Valid Array provides a hook to change and validate every element added to the array.

require 'valid_array'

# An Array that converts all added elements into strings.
class StringArray < Array
 extend ValidArray

 def self.validate(element)
   element.to_s
 end
end

# An array that enforces Numeric types and silently drops odd numbers.
class EvenArray < Array
  extend ValidArray

  def self.validate(element)
     if not element.is_a?
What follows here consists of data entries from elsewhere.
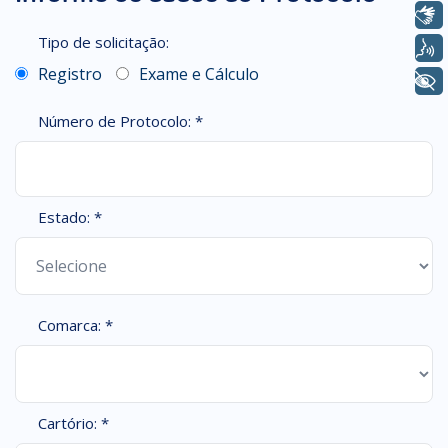
Libras
Tipo de solicitação:
Voz
Registro
Exame e Cálculo
+ Acessibilidade
Número de Protocolo: *
Estado: *
Comarca: *
Cartório: *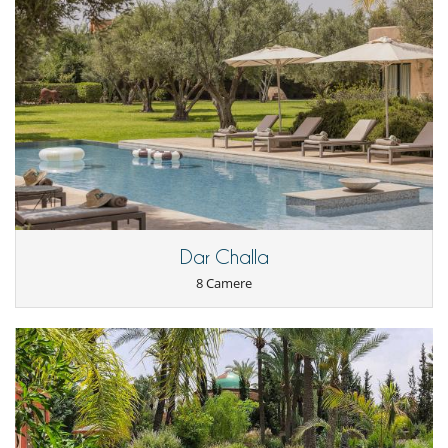
Il est dommage de ne pas avoir le planning des disponibilités en
temps réel des villas. Contrairement à la personne chargée de
L'Espagne et qui n'est jamais revenu vers nous après le premier
contact, Ryad lui est très reactif Pour le Maroc et ce quelque soit
l'heure du jour ou de la nuit . Très pro , Il a toujours du répondre
à notre niveau d'exigence . C'est grace a lui que nous choisirons
uniquement Villanovo pour nos voyages au Maroc.
Des lits trop petits, la localisation et un manque d'éclairage . Un
peu plus de lumière rajouterait encore plus d'élégance au jardin ,
a la maison et rendrait moins oppressantes certaines pièces . Un
majordome agréable la première partie du séjour puis distant,
froid et limite désagréable sans qu'on ne sache pourquoi.
Dar Challa
Laurant J.
17/08/2014 - 25/08/2014
8.9
8 Camere
Un site magnifique. La maison est très spacieuse. La décoration
est de très bon goût. Les chambres qui ont la vue sur la piscine
sont splendides.
Mes interlocuteurs de VillaNovo (notamment Riad) sont très
réactifs.
Olivier P.
19/10/2013 - 27/10/2013
9.7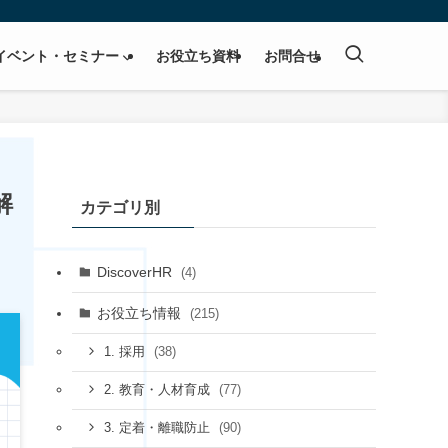
イベント・セミナー
お役立ち資料
お問合せ
解
カテゴリ別
DiscoverHR
(4)
お役立ち情報
(215)
(38)
1. 採用
(77)
2. 教育・人材育成
(90)
3. 定着・離職防止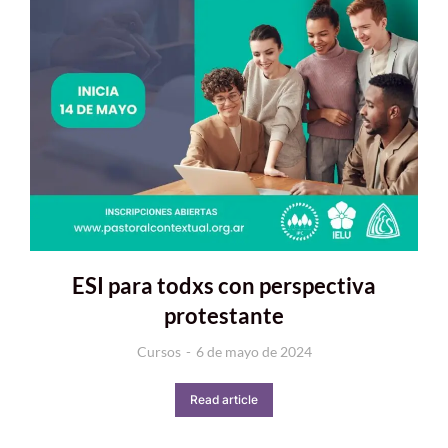
ESI para todxs con perspectiva
protestante
Cursos
6 de mayo de 2024
Read article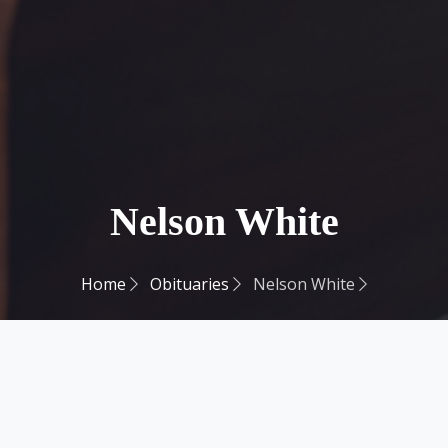
Nelson White
Home
Obituaries
Nelson White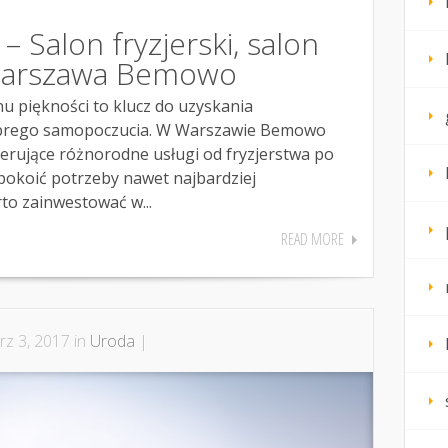
– Salon fryzjerski, salon
Warszawa Bemowo
 piękności to klucz do uzyskania
brego samopoczucia. W Warszawie Bemowo
ferujące różnorodne usługi od fryzjerstwa po
okoić potrzeby nawet najbardziej
to zainwestować w...
READ MORE
z 3, 2017 in
Uroda
|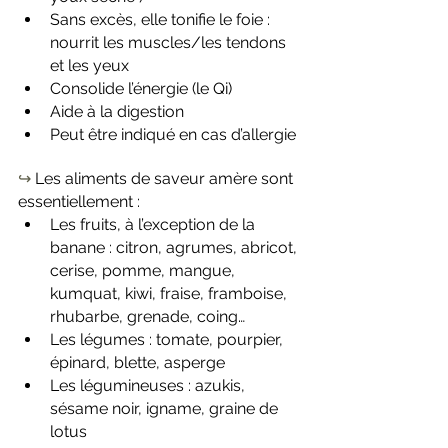
Sans excès, elle tonifie le foie : 
nourrit les muscles/les tendons 
et les yeux
Consolide l’énergie (le Qi)
Aide à la digestion
Peut être indiqué en cas d’allergie
↪️
 Les aliments de saveur amère sont 
essentiellement :
Les fruits, à l’exception de la 
banane : citron, agrumes, abricot, 
cerise, pomme, mangue, 
kumquat, kiwi, fraise, framboise, 
rhubarbe, grenade, coing…
Les légumes : tomate, pourpier, 
épinard, blette, asperge
Les légumineuses : azukis, 
sésame noir, igname, graine de 
lotus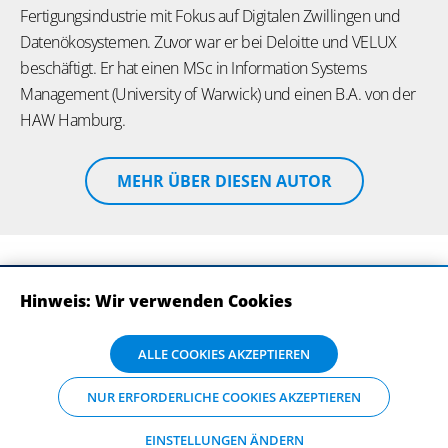
Fertigungsindustrie mit Fokus auf Digitalen Zwillingen und
Datenökosystemen. Zuvor war er bei Deloitte und VELUX
beschäftigt. Er hat einen MSc in Information Systems
Management (University of Warwick) und einen B.A. von der
HAW Hamburg.
MEHR ÜBER DIESEN AUTOR
Hinweis: Wir verwenden Cookies
ABONNIEREN SIE UNSERE NEWSLETTER
Wir verwenden Cookies auf dieser Website. Bitte stimmen Sie mit Klick
ALLE COOKIES AKZEPTIEREN
auf „Alle Cookies akzeptieren“ der Verarbeitung und Weitergabe Ihrer
Daten an Drittanbieter zu, damit wir Ihnen die bestmögliche
NUR ERFORDERLICHE COOKIES AKZEPTIEREN
Nutzererfahrung auf unserer Website bieten können. Einzelheiten zu
den Arten der Cookies und ihrem Zweck finden Sie unter
„Einstellungen ändern“, wo sie auch Ihre bevorzugten Einstellungen
EINSTELLUNGEN ÄNDERN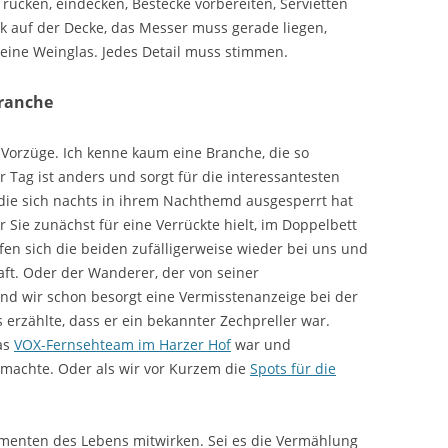
rücken, eindecken, Bestecke vorbereiten, Servietten
eck auf der Decke, das Messer muss gerade liegen,
nreine Weinglas. Jedes Detail muss stimmen.
Branche
e Vorzüge. Ich kenne kaum eine Branche, die so
er Tag ist anders und sorgt für die interessantesten
die sich nachts in ihrem Nachthemd ausgesperrt hat
Sie zunächst für eine Verrückte hielt, im Doppelbett
afen sich die beiden zufälligerweise wieder bei uns und
ft. Oder der Wanderer, der von seiner
d wir schon besorgt eine Vermisstenanzeige bei der
s erzählte, dass er ein bekannter Zechpreller war.
das
VOX-Fernsehteam im Harzer Hof
war und
machte. Oder als wir vor Kurzem die
Spots für die
menten des Lebens mitwirken. Sei es die Vermählung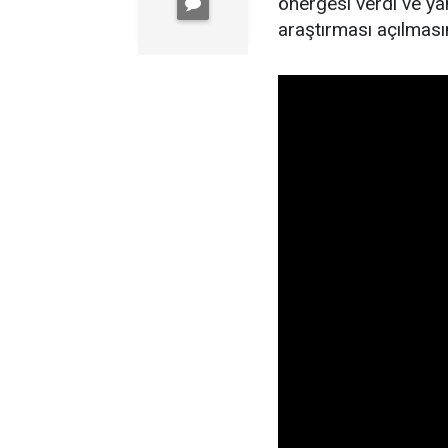
önergesi verdi ve yan
araştırması açılmasın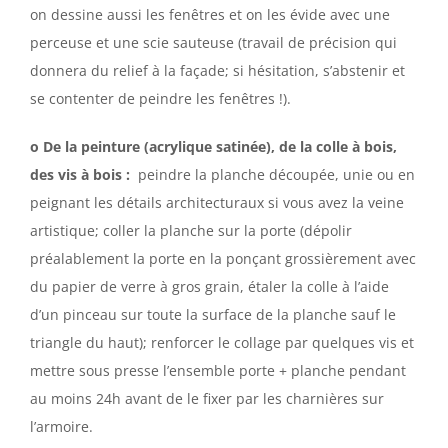
on dessine aussi les fenêtres et on les évide avec une
perceuse et une scie sauteuse (travail de précision qui
donnera du relief à la façade; si hésitation, s’abstenir et
se contenter de peindre les fenêtres !).
o De la peinture (acrylique satinée), de la colle à bois,
des vis à bois :
peindre la planche découpée, unie ou en
peignant les détails architecturaux si vous avez la veine
artistique; coller la planche sur la porte (dépolir
préalablement la porte en la ponçant grossièrement avec
du papier de verre à gros grain, étaler la colle à l’aide
d’un pinceau sur toute la surface de la planche sauf le
triangle du haut); renforcer le collage par quelques vis et
mettre sous presse l’ensemble porte + planche pendant
au moins 24h avant de le fixer par les charnières sur
l’armoire.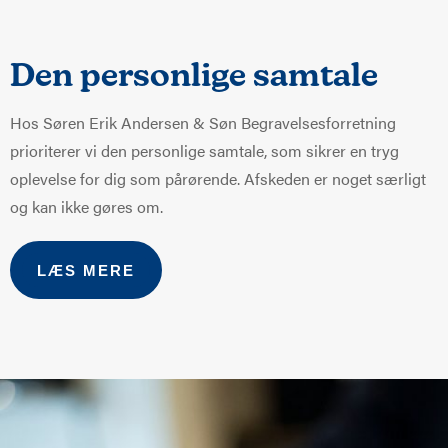
Den personlige samtale
Hos Søren Erik Andersen & Søn Begravelsesforretning
prioriterer vi den personlige samtale, som sikrer en tryg
oplevelse for dig som pårørende. Afskeden er noget særligt
og kan ikke gøres om.
LÆS MERE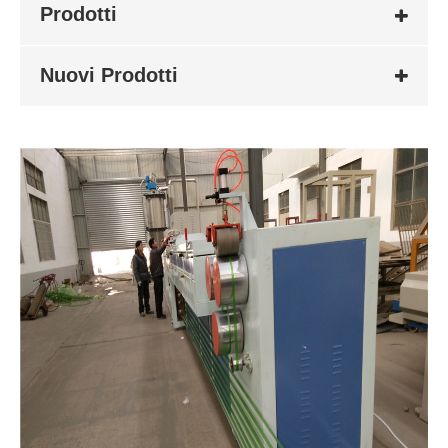
Prodotti
Nuovi Prodotti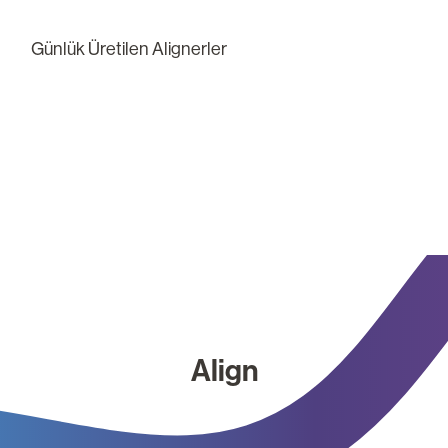
Günlük Üretilen Alignerler
Align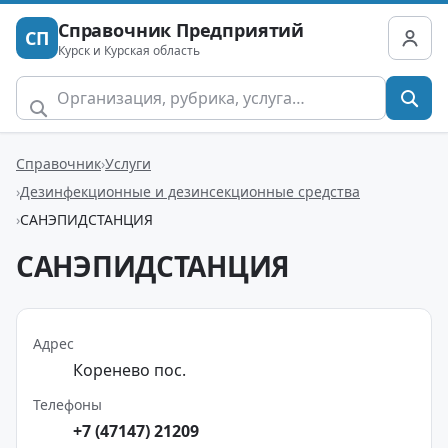
Справочник Предприятий
СП
Курск и Курская область
Справочник
Услуги
Дезинфекционные и дезинсекционные средства
САНЭПИДСТАНЦИЯ
САНЭПИДСТАНЦИЯ
Адрес
Коренево пос.
Телефоны
+7 (47147) 21209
Numeric
        raise TypeError, "Got #{element.class}, expected Numeric!"
     end

     if element % 2 == 1
        # This exception is handled by ValidArray, it causes the element to be
        # dropped.  All other exceptions are propagated to the caller.
        raise ValidArray::DontInsertException
     end
  end
end

TypedArray¶ ↑

TypedArray is fully compatible with github.com/yaauie/typed-array/. For compatibility you can require ‘typed-array’, otherwise require ‘valid_array/typed_array’ and access it from ‘ValidArray::TypedArray`.

Create Standard Class¶ ↑

# Compatibility style.
require 'typed-array'
class Things < Array
  extend TypedArray
  restrict_types Thing1,Thing2
end

# or new style

require 'valid_array/typed_array'
class Things < Array
  extend ValidArray::TypedArray
  restrict_types Thing1,Thing2
end

Generate Class using Factory¶ ↑

# Compatibility style.
require 'typed-array'
things = TypedArray(Thing1,Thing2)
a = things.new

# or new style

require 'valid_array/typed_array'
things = ValidArray::TypedArray(Thing1, Thing2)
a = things.new

Adding items to the Array¶ ↑

All standard Array interfaces are implemented, including block-processing and variable-number of arguments. For methods that would usually return an Array, they instead return an instance of the current class (except to_a).